Omit the images, then output each of the records below exactly.

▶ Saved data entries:
• • • • •

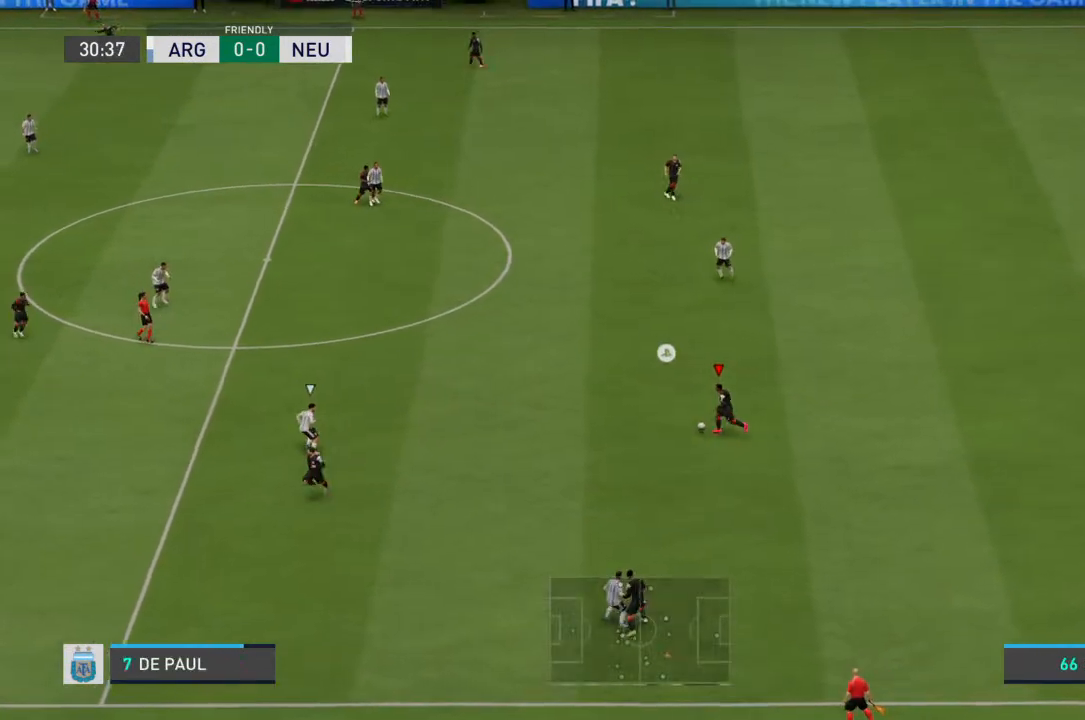
{"buttons": [], "left_stick": "left", "right_stick": "center", "events": []}
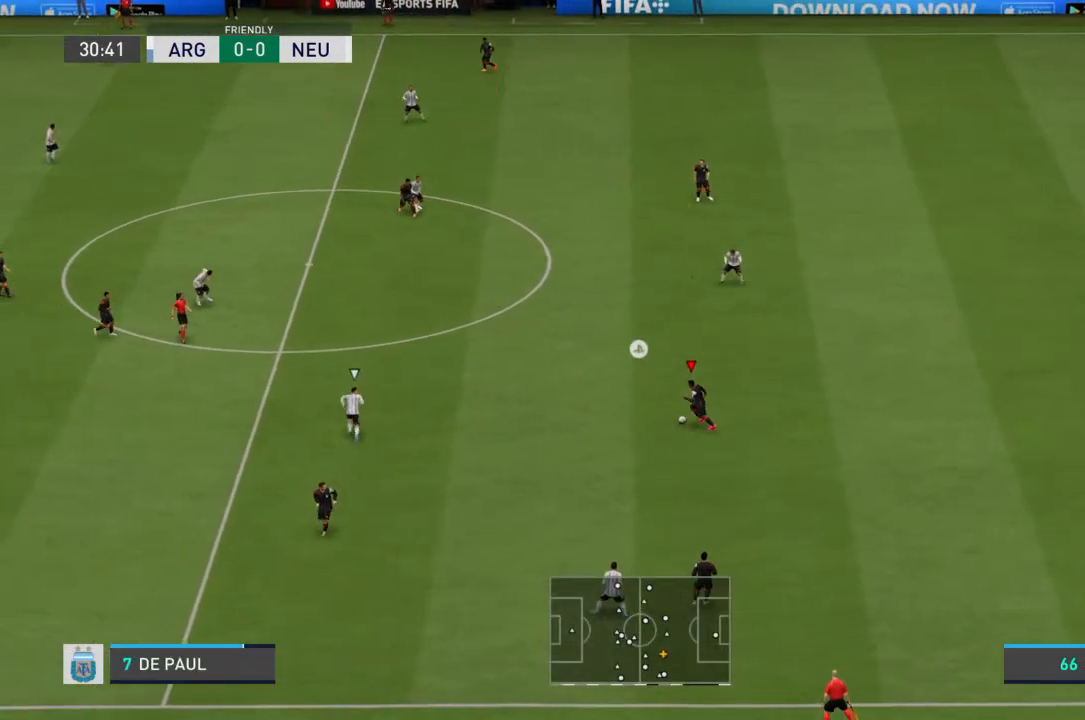
{"buttons": [], "left_stick": "down-left", "right_stick": "center", "events": [[167, "CROSS", "down"], [167, "left_stick", "down-left"], [233, "CROSS", "up"]]}
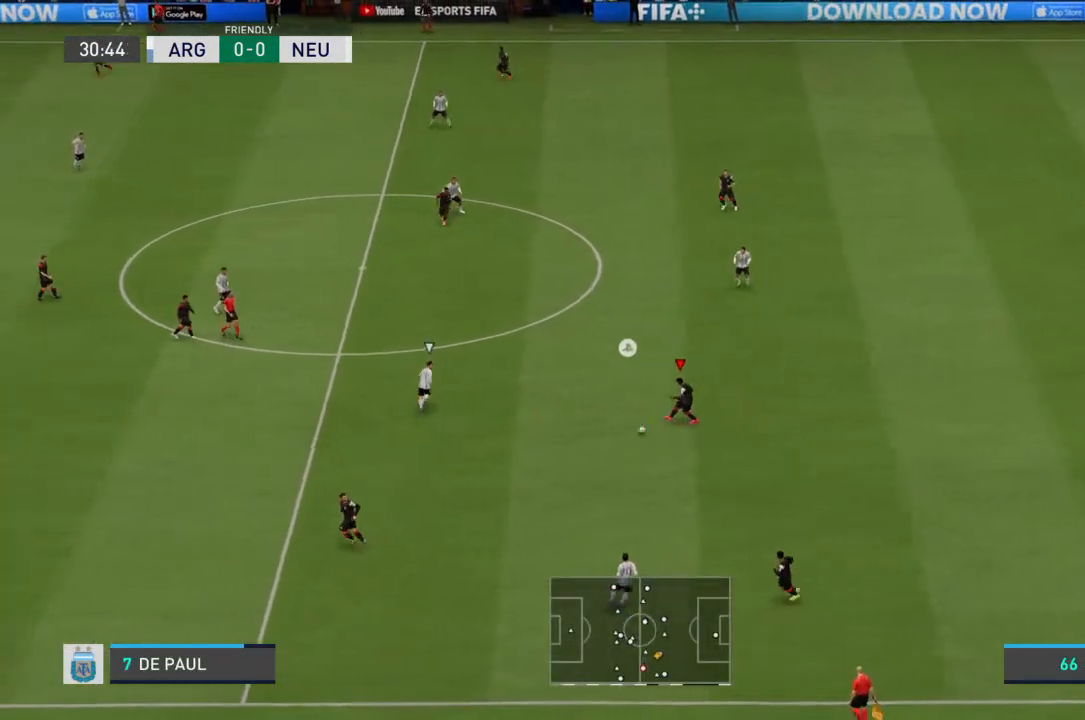
{"buttons": [], "left_stick": "left", "right_stick": "center", "events": [[33, "left_stick", "left"]]}
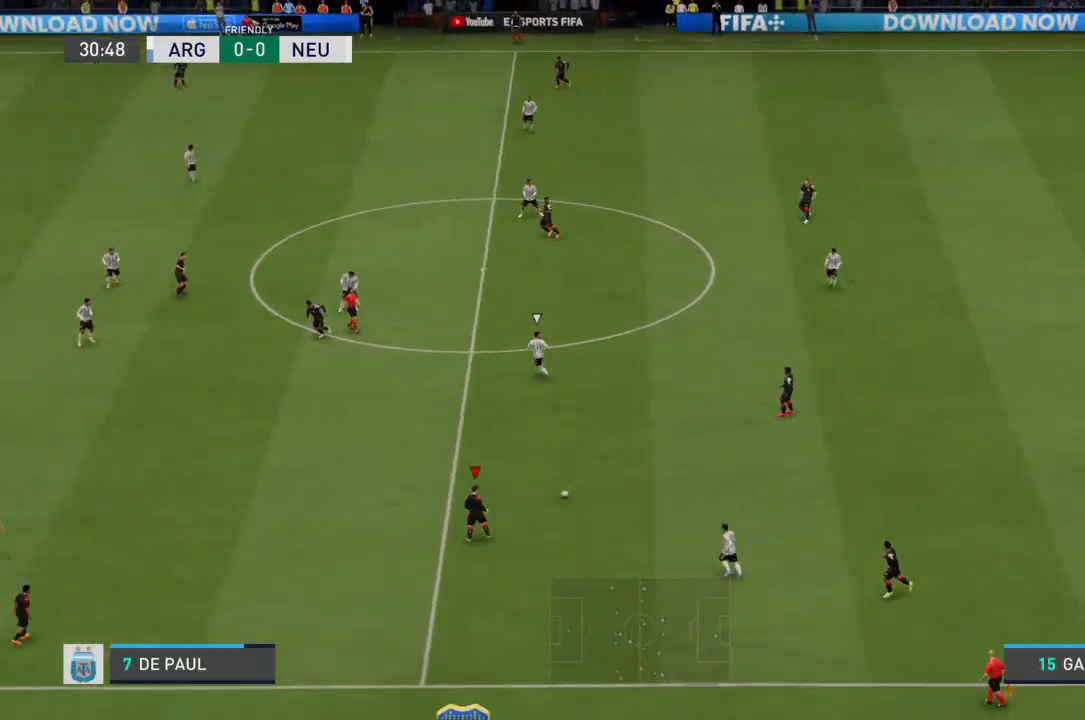
{"buttons": ["R2"], "left_stick": "left", "right_stick": "center", "events": [[433, "R2", "down"]]}
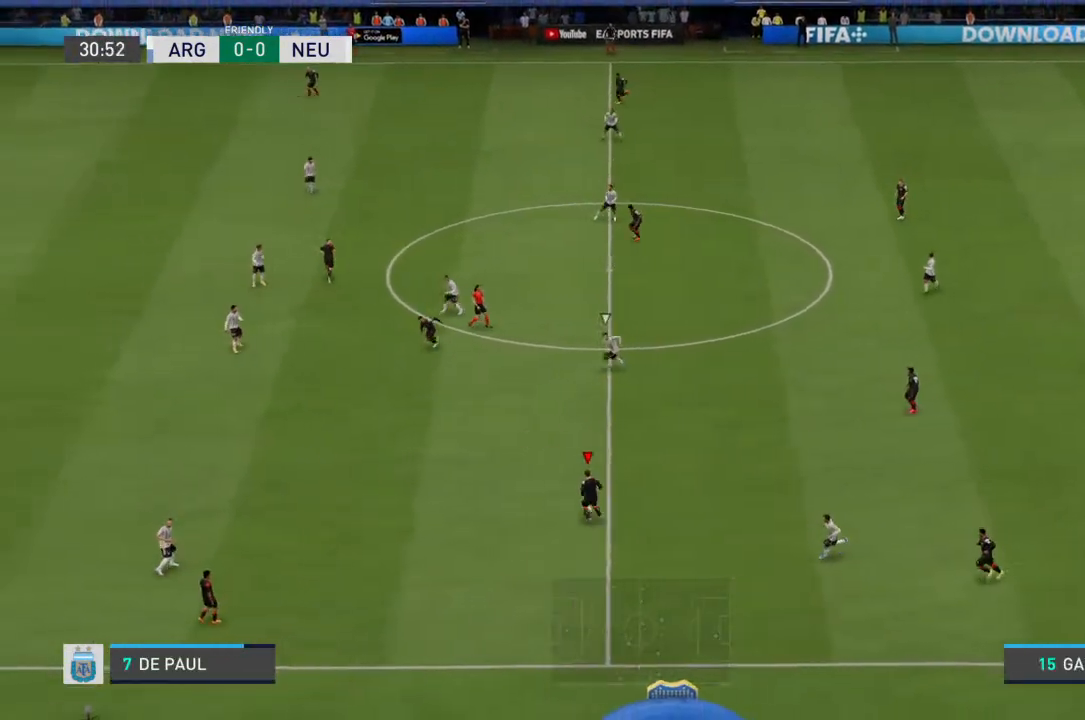
{"buttons": ["R2"], "left_stick": "left", "right_stick": "center", "events": []}
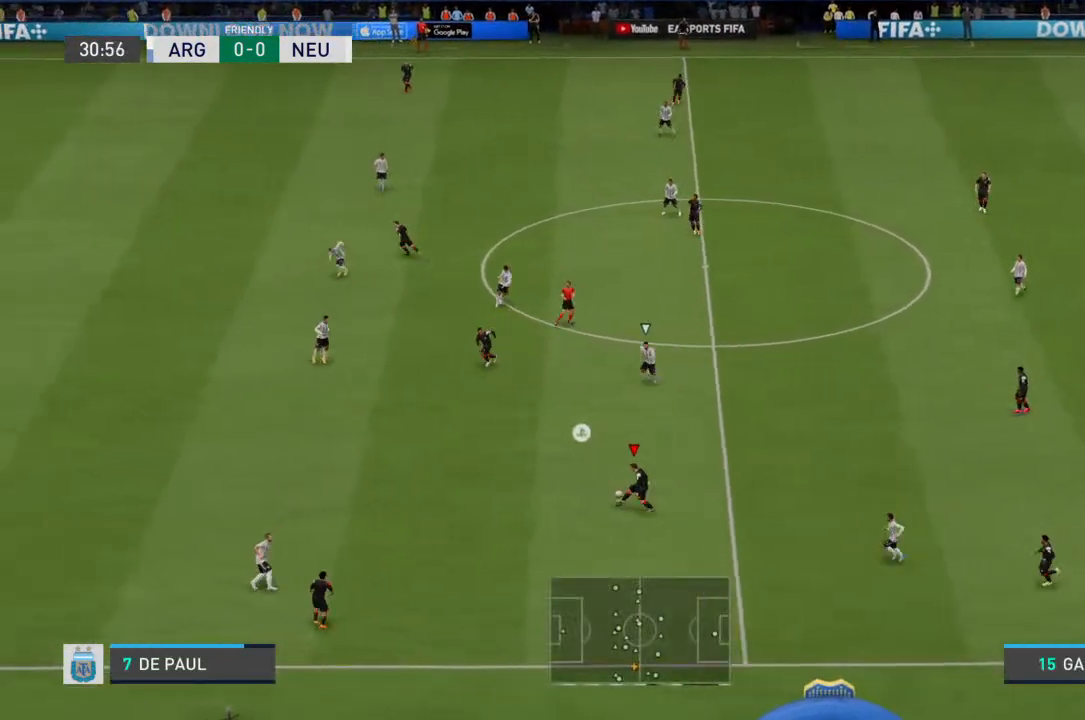
{"buttons": ["R2"], "left_stick": "left", "right_stick": "center", "events": []}
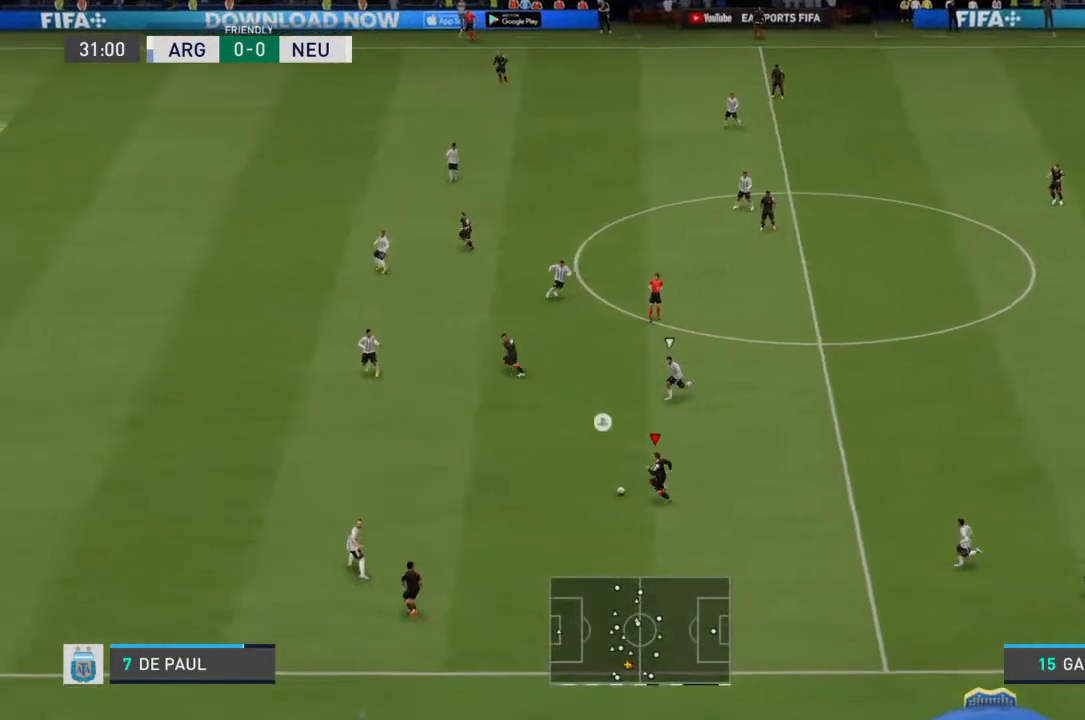
{"buttons": [], "left_stick": "up-right", "right_stick": "center", "events": [[167, "R2", "up"], [500, "left_stick", "up-right"]]}
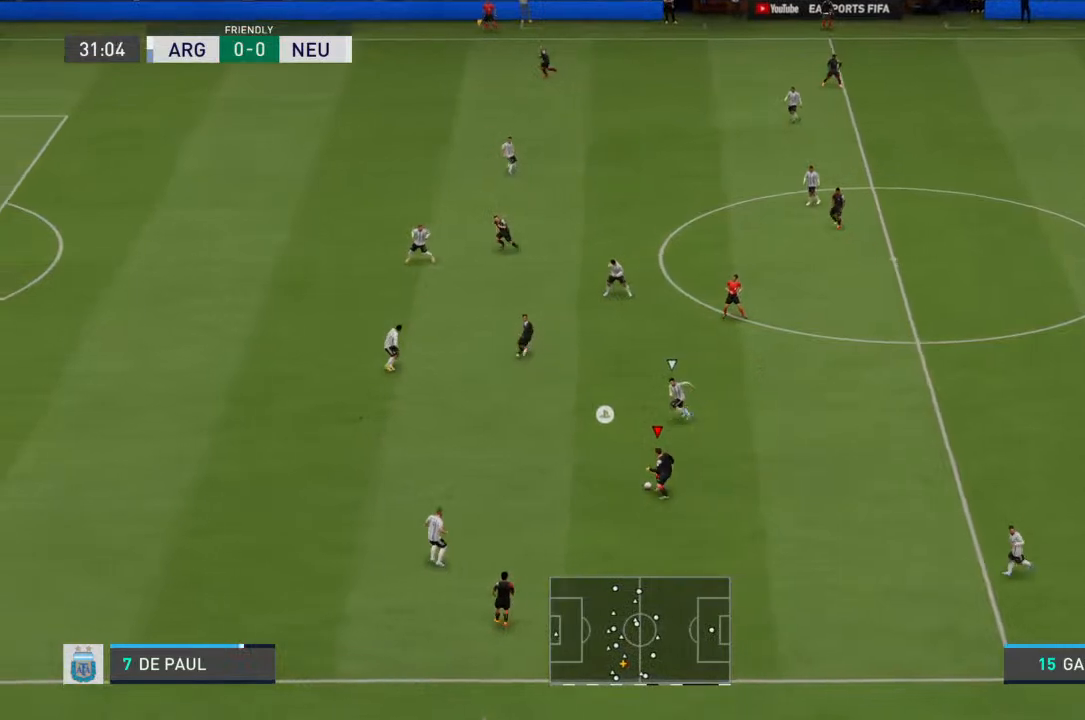
{"buttons": [], "left_stick": "up-right", "right_stick": "center", "events": []}
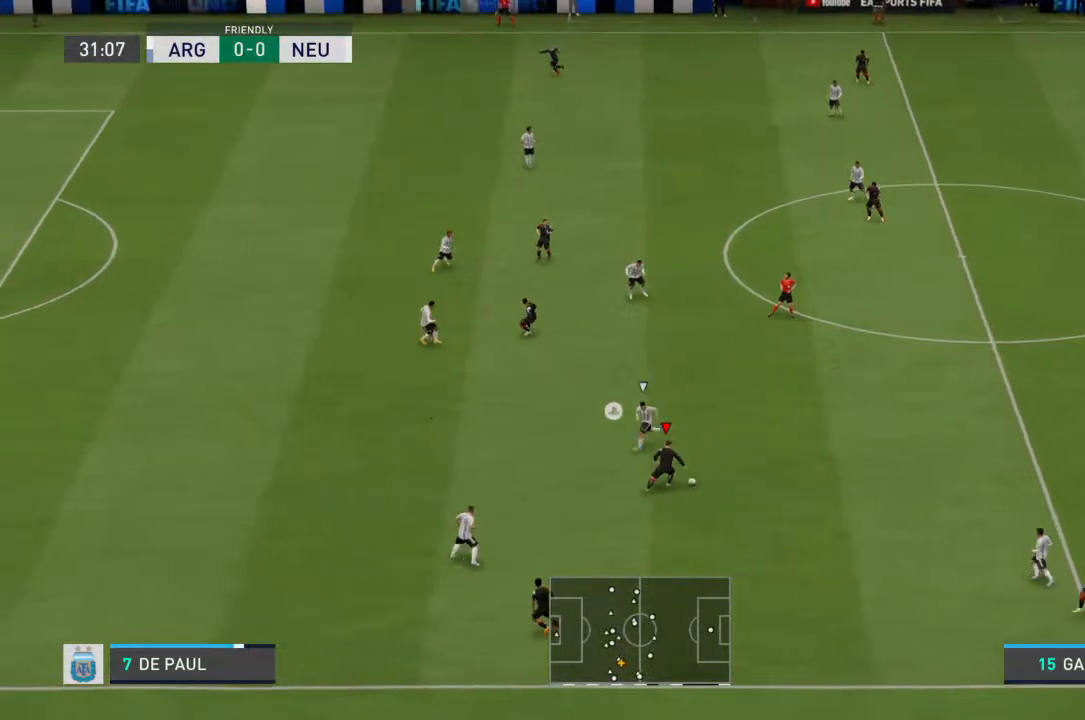
{"buttons": [], "left_stick": "up-left", "right_stick": "center", "events": [[133, "left_stick", "up"], [400, "left_stick", "up-left"]]}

• • • • •

▶ PROBLEM SOLUTION:
{"buttons": [], "left_stick": "left", "right_stick": "center", "events": []}
{"buttons": [], "left_stick": "down-left", "right_stick": "center", "events": [[167, "CROSS", "down"], [167, "left_stick", "down-left"], [233, "CROSS", "up"]]}
{"buttons": [], "left_stick": "left", "right_stick": "center", "events": [[33, "left_stick", "left"]]}
{"buttons": ["R2"], "left_stick": "left", "right_stick": "center", "events": [[433, "R2", "down"]]}
{"buttons": ["R2"], "left_stick": "left", "right_stick": "center", "events": []}
{"buttons": ["R2"], "left_stick": "left", "right_stick": "center", "events": []}
{"buttons": [], "left_stick": "up-right", "right_stick": "center", "events": [[167, "R2", "up"], [500, "left_stick", "up-right"]]}
{"buttons": [], "left_stick": "up-right", "right_stick": "center", "events": []}
{"buttons": [], "left_stick": "up-left", "right_stick": "center", "events": [[133, "left_stick", "up"], [400, "left_stick", "up-left"]]}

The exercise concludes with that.